Pepper joined the Warwick Senators of the NBL1 West for the 2025 season. On April 5, 2025, he scored 50 points with nine 3-pointers in the Senators' 117–79 season-opening win over the Lakeside Lightning. On April 12, he scored 51 points with nine 3-pointers in a 134–109 win over the Rockingham Flames. On April 17, he scored 48 points with 10 3-pointers in a 102–98 win over the Joondalup Wolves. On April 26, he scored 50 points in a 119–83 win over the Perth Redbacks. On May 3, he recorded a triple-double with 35 points, 10 rebounds and 11 assists in a 104–87 win over the Mandurah Magic. On July 18, he scored 37 of his 44 points in the first half of the Senators' 125–96 win over the Perry Lakes Hawks. The next day, he scored 59 points in a 130–79 win over the South West Slammers, setting a new NBL1 scoring record. He earned All-NBL1 West First Team honours and was the league's leading scorer. He led the Senators to the NBL1 West Grand Final with a team-high 33 points in a 99–97 win over the Flames in the preliminary final. In the grand final, Pepper scored a game-high 33 points in an 81–78 loss to the Geraldton Buccaneers. In 23 games, he averaged 35.96 points, 6.74 rebounds, 7.3 assists and 2.22 steals per game.

On March 31, 2025, the Wildcats picked up the second-year team option on Pepper's contract for the 2025–26 NBL season. On October 29, 2025, he scored an NBL career-best 19 points in a 95–84 win over the Tasmania JackJumpers. On January 22, 2026, he scored 20 of his career-high 25 points in the third quarter of the Wildcats' 106–69 win over the Cairns Taipans. He also finished with seven 3-pointers. On the season, he averaged 10.5 points, 3.4 rebounds and 1.6 assists per game, while shooting 40% from the field.

Pepper joined the Wellington Saints of the New Zealand National Basketball League (NZNBL) for the 2026 season.

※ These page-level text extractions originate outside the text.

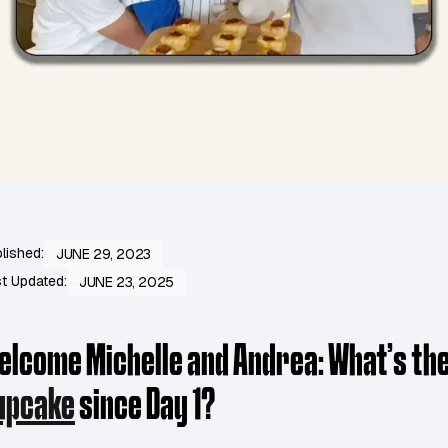
lished:
JUNE 29, 2023
t Updated:
JUNE 23, 2025
elcome Michelle and Andrea: What’s the
upcake
since Day 1?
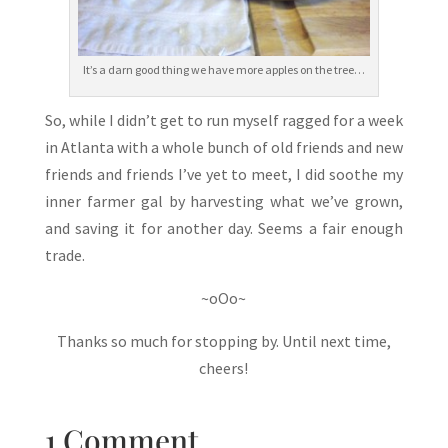
It’s a darn good thing we have more apples on the tree…
So, while I didn’t get to run myself ragged for a week
in Atlanta with a whole bunch of old friends and new
friends and friends I’ve yet to meet, I did soothe my
inner farmer gal by harvesting what we’ve grown,
and saving it for another day. Seems a fair enough
trade.
~oOo~
Thanks so much for stopping by. Until next time,
cheers!
1 Comment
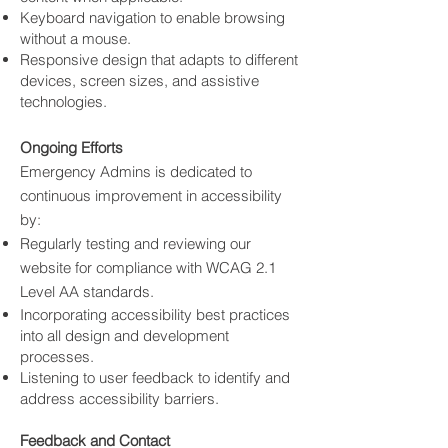
Keyboard navigation to enable browsing
without a mouse.
Responsive design that adapts to different
devices, screen sizes, and assistive
technologies.
Ongoing Efforts
Emergency Admins is dedicated to
continuous improvement in accessibility
by:
Regularly testing and reviewing our
website for compliance with WCAG 2.1
Level AA standards.
Incorporating accessibility best practices
into all design and development
processes.
Listening to user feedback to identify and
address accessibility barriers.
Feedback and Contact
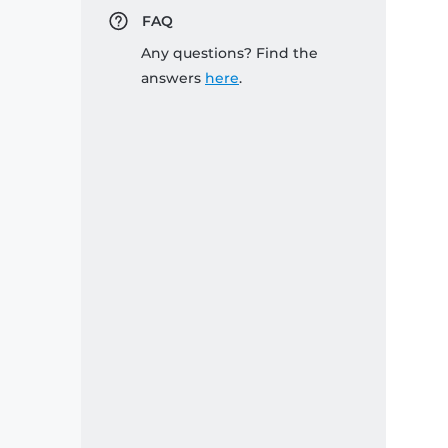
FAQ
Any questions? Find the
answers
here
.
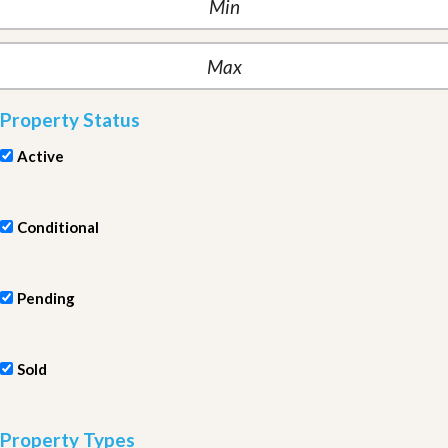
Property Status
Active
Conditional
Pending
Sold
Property Types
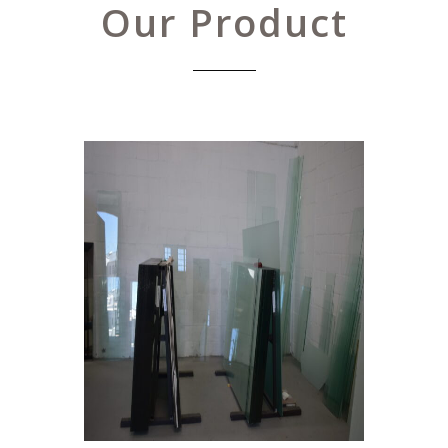
Our Product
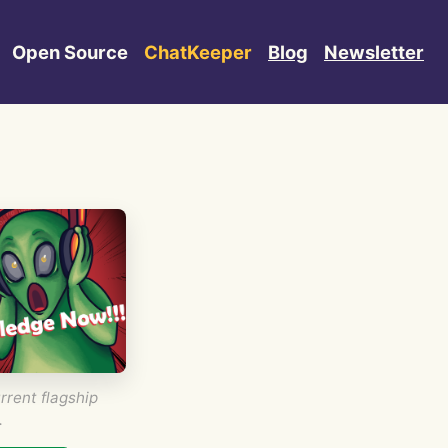
Open Source
ChatKeeper
Blog
Newsletter
rrent flagship
.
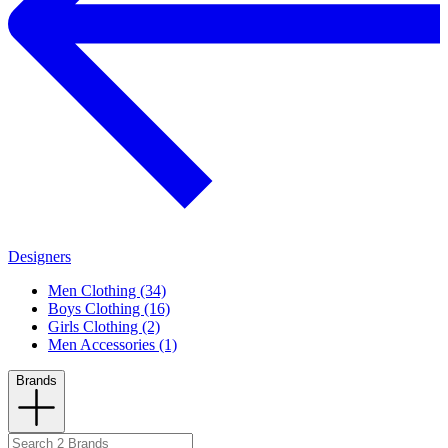
Designers
Men Clothing (34)
Boys Clothing (16)
Girls Clothing (2)
Men Accessories (1)
Brands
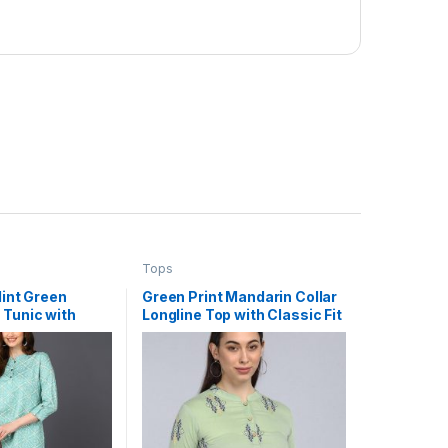
Tops
Mint Green
Green Print Mandarin Collar
 Tunic with
Longline Top with Classic Fit
tterns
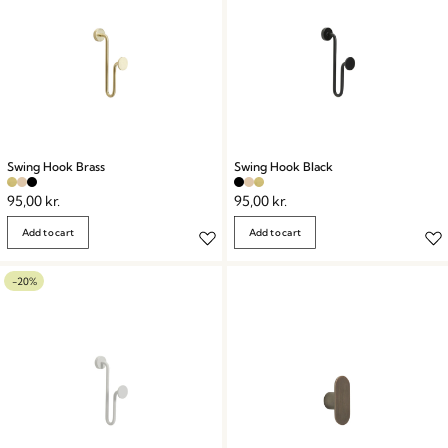
Swing Hook Brass
Swing Hook Black
95,00
kr.
95,00
kr.
Add to cart
Add to cart
-20%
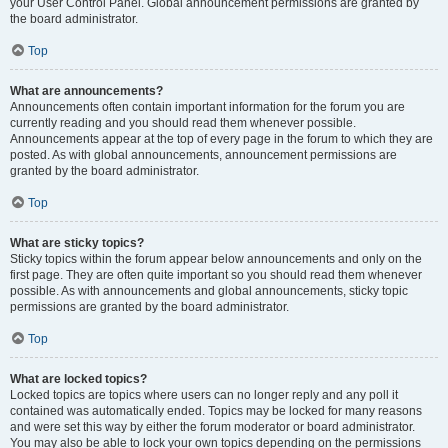
your User Control Panel. Global announcement permissions are granted by
the board administrator.
Top
What are announcements?
Announcements often contain important information for the forum you are
currently reading and you should read them whenever possible.
Announcements appear at the top of every page in the forum to which they are
posted. As with global announcements, announcement permissions are
granted by the board administrator.
Top
What are sticky topics?
Sticky topics within the forum appear below announcements and only on the
first page. They are often quite important so you should read them whenever
possible. As with announcements and global announcements, sticky topic
permissions are granted by the board administrator.
Top
What are locked topics?
Locked topics are topics where users can no longer reply and any poll it
contained was automatically ended. Topics may be locked for many reasons
and were set this way by either the forum moderator or board administrator.
You may also be able to lock your own topics depending on the permissions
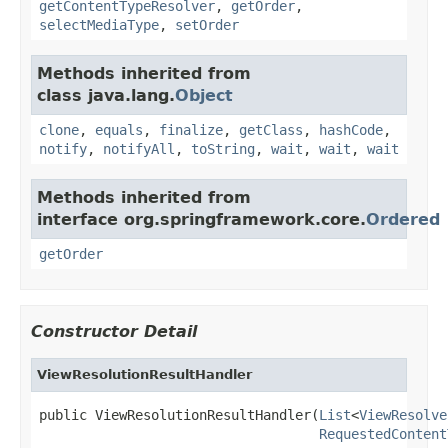
getContentTypeResolver
,
getOrder
,
selectMediaType
,
setOrder
Methods inherited from
class java.lang.
Object
clone
,
equals
,
finalize
,
getClass
,
hashCode
,
notify
,
notifyAll
,
toString
,
wait
,
wait
,
wait
Methods inherited from
interface org.springframework.core.
Ordered
getOrder
Constructor Detail
ViewResolutionResultHandler
public ViewResolutionResultHandler(
List
<
ViewResolve
RequestedContent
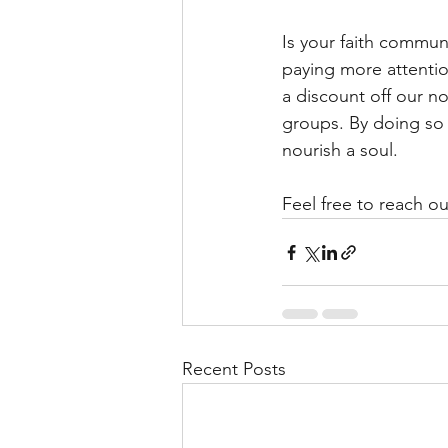
Is your faith commun
paying more attention
a discount off our n
groups. By doing so
nourish a soul.
Feel free to reach ou
Recent Posts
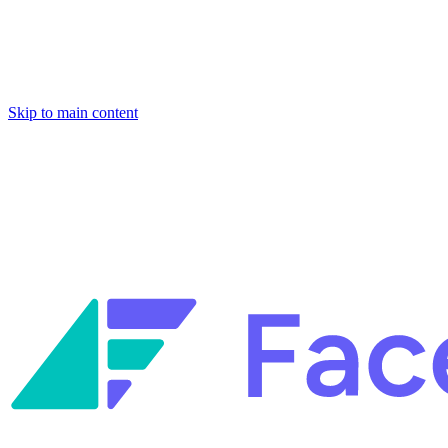
Skip to main content
Facets named in the 2026 Gartner® Hype Cycle™ for Platform Enginee
Reliability Engineering.
Facets named in the 2026 Gartner® Hype Cycle™ for Platform Enginee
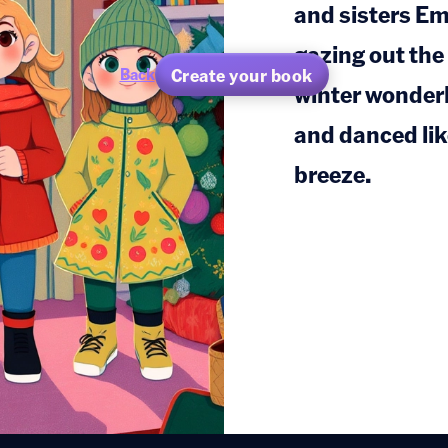
and sisters E
gazing out the
Create your book
Back
winter wonderl
and danced like
breeze.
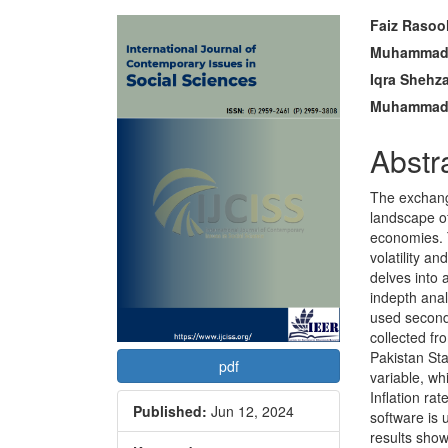
Article
Main
Faiz Rasoo
Sidebar
Articl
Muhammad 
Iqra Shehz
Conte
Muhammad 
Abstr
The exchang
landscape of
economies. 
volatility a
delves into 
indepth ana
used second
collected f
Pakistan Sta
pdf
variable, w
Inflation ra
Published:
Jun 12, 2024
software is 
results show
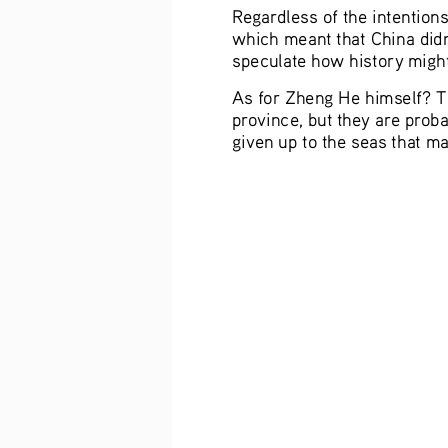
Regardless of the intention
which meant that China didn
speculate how history might
As for Zheng He himself? Th
province, but they are proba
given up to the seas that m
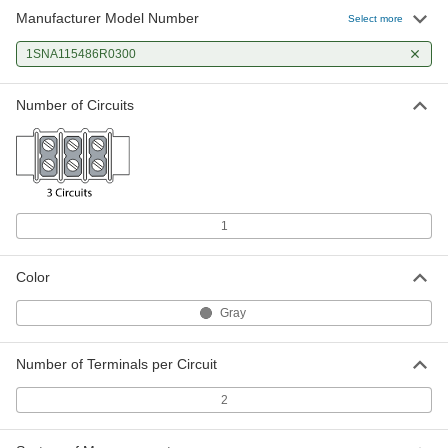
Manufacturer Model Number
Select more
1SNA115486R0300
Number of Circuits
1
Color
Gray
Number of Terminals per Circuit
2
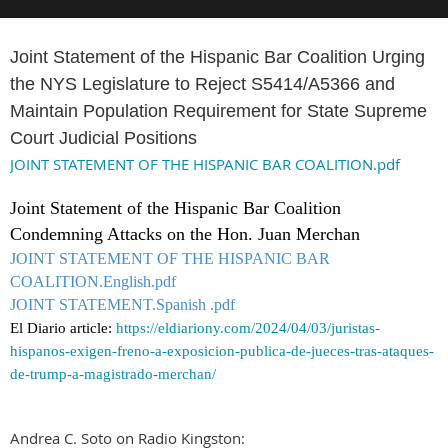
Joint Statement of the Hispanic Bar Coalition Urging
the NYS Legislature to Reject S5414/A5366 and
Maintain Population Requirement for State Supreme
Court Judicial Positions
JOINT STATEMENT OF THE HISPANIC BAR COALITION.pdf
Joint Statement of the Hispanic Bar Coalition
Condemning Attacks on the Hon. Juan Merchan
JOINT STATEMENT OF THE HISPANIC BAR
COALITION.English.pdf
JOINT STATEMENT.Spanish .pdf
El Diario article:
https://eldiariony.com/2024/04/03/juristas-
hispanos-exigen-freno-a-exposicion-publica-de-jueces-tras-ataques-
de-trump-a-magistrado-merchan/
Andrea C. Soto on Radio Kingston:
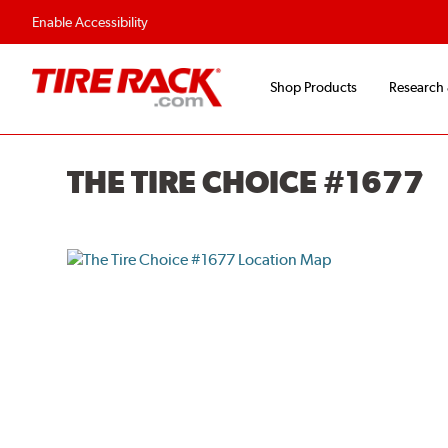
Flexible Payment O
Enable Accessibility
Shop Products
Research
THE TIRE CHOICE #1677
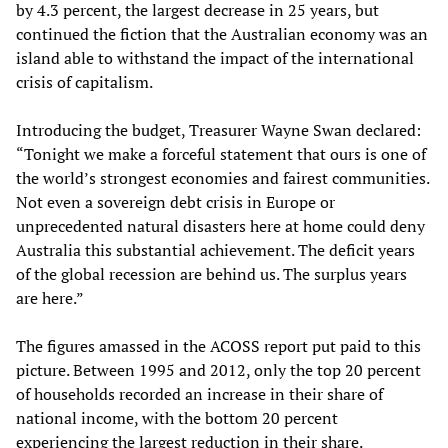
by 4.3 percent, the largest decrease in 25 years, but
continued the fiction that the Australian economy was an
island able to withstand the impact of the international
crisis of capitalism.
Introducing the budget, Treasurer Wayne Swan declared:
“Tonight we make a forceful statement that ours is one of
the world’s strongest economies and fairest communities.
Not even a sovereign debt crisis in Europe or
unprecedented natural disasters here at home could deny
Australia this substantial achievement. The deficit years
of the global recession are behind us. The surplus years
are here.”
The figures amassed in the ACOSS report put paid to this
picture. Between 1995 and 2012, only the top 20 percent
of households recorded an increase in their share of
national income, with the bottom 20 percent
experiencing the largest reduction in their share.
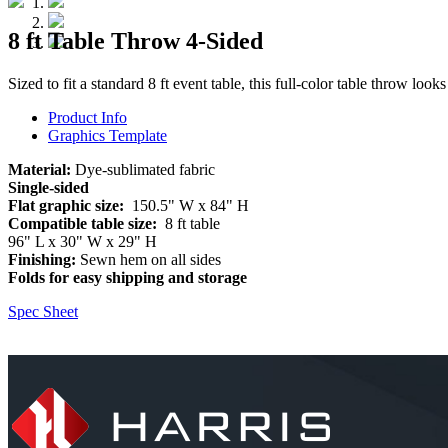
8 ft Table Throw 4-Sided
Sized to fit a standard 8 ft event table, this full-color table throw looks
Product Info
Graphics Template
Material:
Dye-sublimated fabric
Single-sided
Flat graphic size:
150.5" W x 84" H
Compatible table size:
8 ft table
96" L x 30" W x 29" H
Finishing:
Sewn hem on all sides
Folds for easy shipping and storage
Spec Sheet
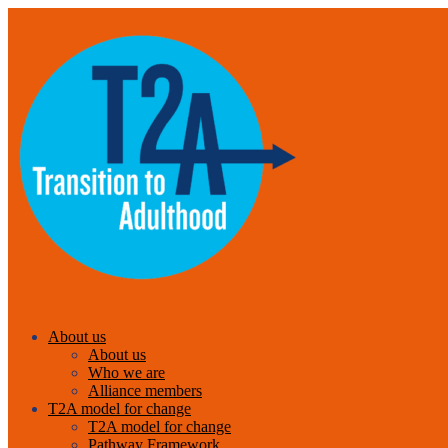
About us
About us
Who we are
Alliance members
T2A model for change
T2A model for change
Pathway Framework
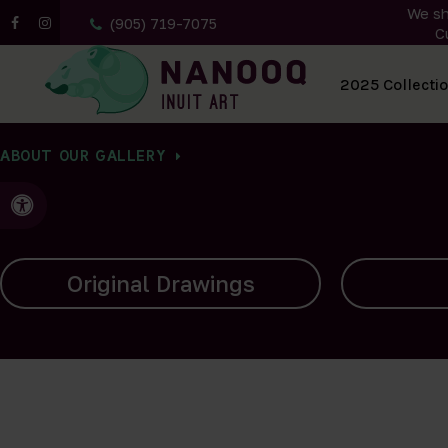
We sh
(905) 719-7075
C
All Artwork
2025 Collecti
ABOUT OUR GALLERY
Accessible Version
Carvings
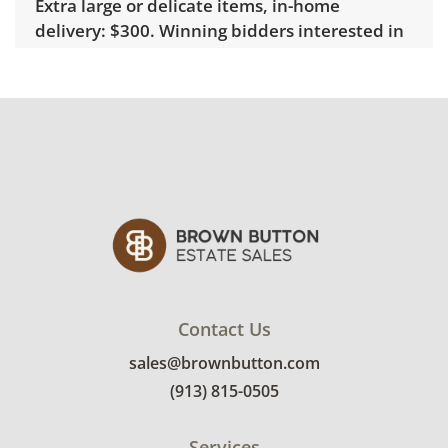
Extra large or delicate items, in-home
delivery: $300. Winning bidders interested in
delivery will receive a link to sign up. Please
note that some unusual items may require a
custom delivery quote.
Condition
Good with some visible wear, indicating age
and use. Note that neither the clock nor the
lamp is working properly. Batteries may need
replacement. See photos for more condition
details.
Contact Us
sales@brownbutton.com
(913) 815-0505
Services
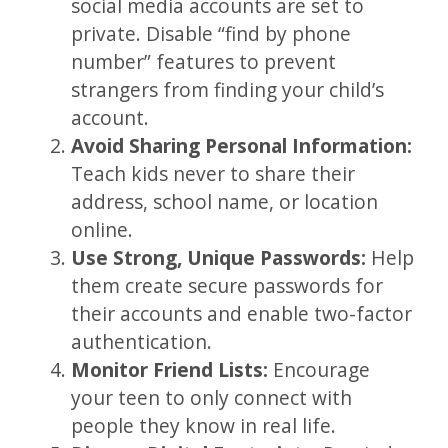
social media accounts are set to
private. Disable “find by phone
number” features to prevent
strangers from finding your child’s
account.
Avoid Sharing Personal Information:
Teach kids never to share their
address, school name, or location
online.
Use Strong, Unique Passwords:
Help
them create secure passwords for
their accounts and enable two-factor
authentication.
Monitor Friend Lists:
Encourage
your teen to only connect with
people they know in real life.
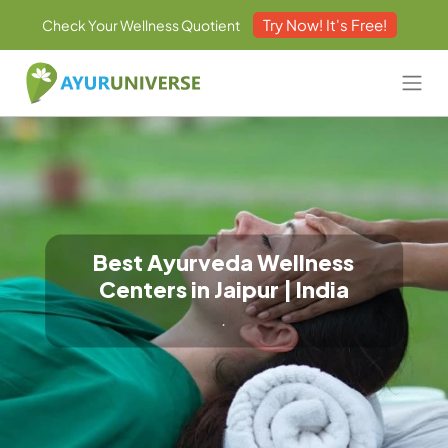
Try Now! It's Free!
Check Your Wellness Quotient
Best Ayurveda Wellness
Centers in Jaipur | India
.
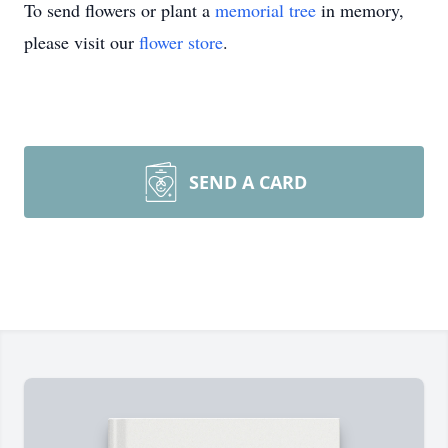
To send flowers or plant a
memorial tree
in memory,
please visit our
flower store
.
SEND A CARD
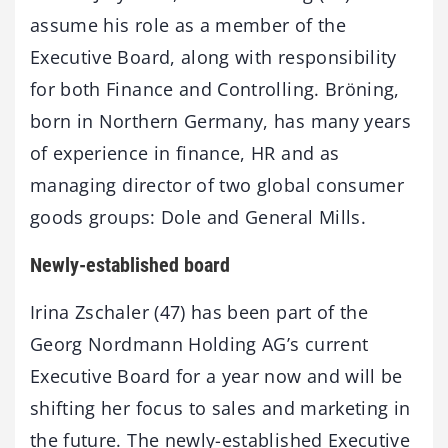
assume his role as a member of the
Executive Board, along with responsibility
for both Finance and Controlling. Bröning,
born in Northern Germany, has many years
of experience in finance, HR and as
managing director of two global consumer
goods groups: Dole and General Mills.
Newly-established board
Irina Zschaler (47) has been part of the
Georg Nordmann Holding AG’s current
Executive Board for a year now and will be
shifting her focus to sales and marketing in
the future. The newly-established Executive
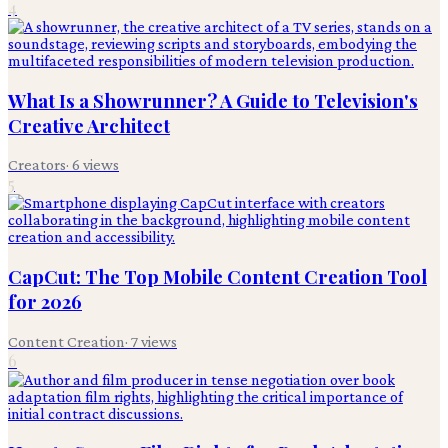
4
What Is a Showrunner? A Guide to Television's
Creative Architect
Creators
·
6
views
5
CapCut: The Top Mobile Content Creation Tool
for 2026
Content Creation
·
7
views
6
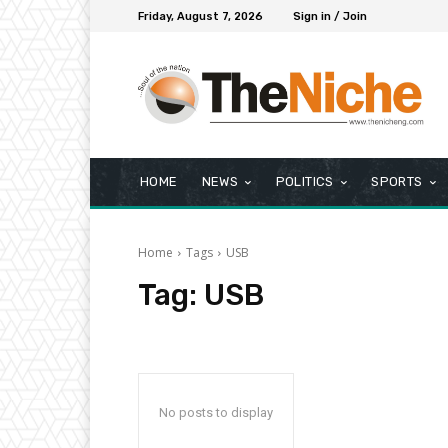
Friday, August 7, 2026
Sign in / Join
HOME
NEWS
POLITICS
SPORTS
Home
Tags
USB
Tag:
USB
No posts to display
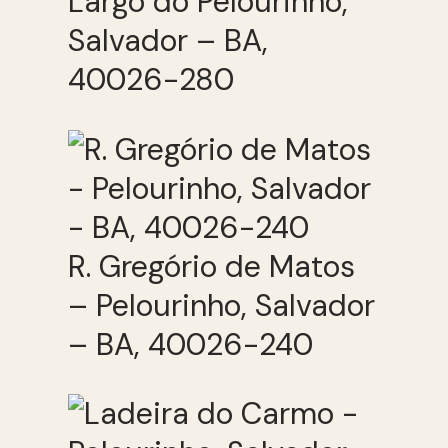
Largo do Pelourinho,
Salvador – BA,
40026-280
R. Gregório de Matos
– Pelourinho, Salvador
– BA, 40026-240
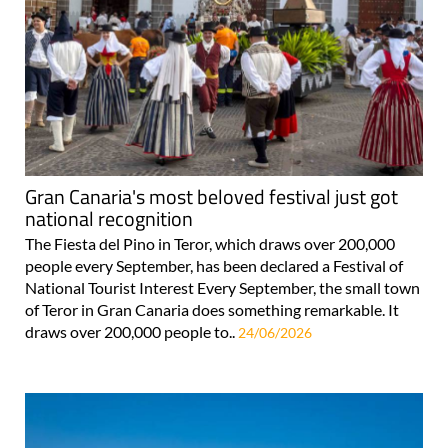
Gran Canaria's most beloved festival just got
national recognition
The Fiesta del Pino in Teror, which draws over 200,000
people every September, has been declared a Festival of
National Tourist Interest Every September, the small town
of Teror in Gran Canaria does something remarkable. It
draws over 200,000 people to..
24/06/2026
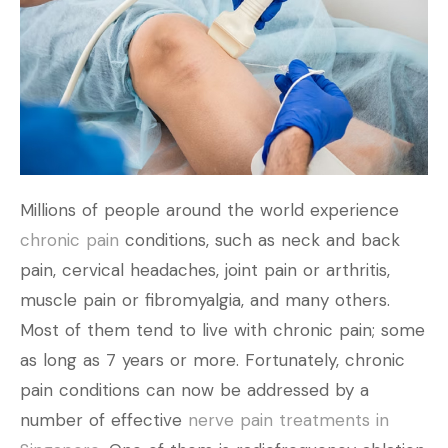
Millions of people around the world experience
chronic pain
conditions, such as neck and back
pain, cervical headaches, joint pain or arthritis,
muscle pain or fibromyalgia, and many others.
Most of them tend to live with chronic pain; some
as long as 7 years or more. Fortunately, chronic
pain conditions can now be addressed by a
number of effective
nerve pain treatments in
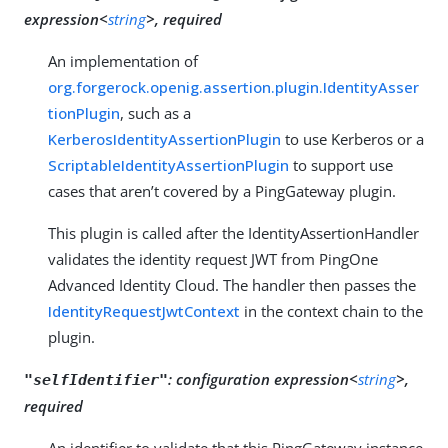
expression<
string
>, required
An implementation of
org.forgerock.openig.assertion.plugin.IdentityAsser
tionPlugin
, such as a
KerberosIdentityAssertionPlugin
to use Kerberos or a
ScriptableIdentityAssertionPlugin
to support use
cases that aren’t covered by a PingGateway plugin.
This plugin is called after the IdentityAssertionHandler
validates the identity request JWT from PingOne
Advanced Identity Cloud. The handler then passes the
IdentityRequestJwtContext
in the context chain to the
plugin.
:
configuration expression<
string
>,
"selfIdentifier"
required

On May 21, he scored 43 points in a 104–90 loss to the Southland Sharks. On June 1, he scored 45 points in a 105–84 win over the Manawatu Jets. Later that month, he was sidelined with a hamstring injury. He finished the regular season averaging a league-high 28.7 points per game. In the Saints' elimination final, Pepper scored a game-high 33 points in a 94–81 win over the Otago Nuggets. In the semi final, Pepper scored a game-high 32 points in a 112–69 win over the Auckland Tuatara. In the grand final, the Saints were defeated 104–101 in overtime by the Sharks despite a game-high 32 points from Pepper. For the season, he was named NZNBL Most Valuable Player alongside NZNBL All-Star Five and NZNBL Most Outstanding Guard.

On April 28, 2026, Pepper re-signed with the Wildcats on a two-year deal. On September 24, 2026, he scored 25 points and made the game-winning 3-pointer in a 98–97 win over the Adelaide 36ers.

==National team career==
In February 2025, Pepper was named in the Australian Boomers squad for two FIBA Asia Cup qualifiers. In April 2025, he was named in the Boomers squad for a trans-Tasman series against New Zealand in May.

In October 2025, Pepper was named in the Boomers squad for the first window of the FIBA Basketball World Cup 2027 Asian Qualifiers. In February 2026, he was named in the squad for two more Asian qualifiers. In June 2026, he was named in the squad for two more Asian qualifiers in Perth in July. He later withdrew from the team due to injury. In August 2026, he was named in the squad for another two Asian qualifiers.

==Personal life==
Pepper's father, Ryan, and uncle, Jason, both played college basketball in the United States before competing at the state league level in Australia. Ryan, a native of Yakima, Washington, played at Central Washington University and then competed professionally in Australia. After a brief career with the Hobart Chargers in the South East Australian Basketball League (SEABL), Ryan played for the Shepperton Gators in the Big V between 1999 and 2002. While there he met his wife, Danielle, who worked for the company that owned Shepparton's gym. Jason played in the SEABL between 1996 and 2005.

Elijah Pepper is the oldest of four children; he has two younger brothers and a younger sister.

Pepper holds an Australian passport and is a dual citizen of the U.S. and Australia.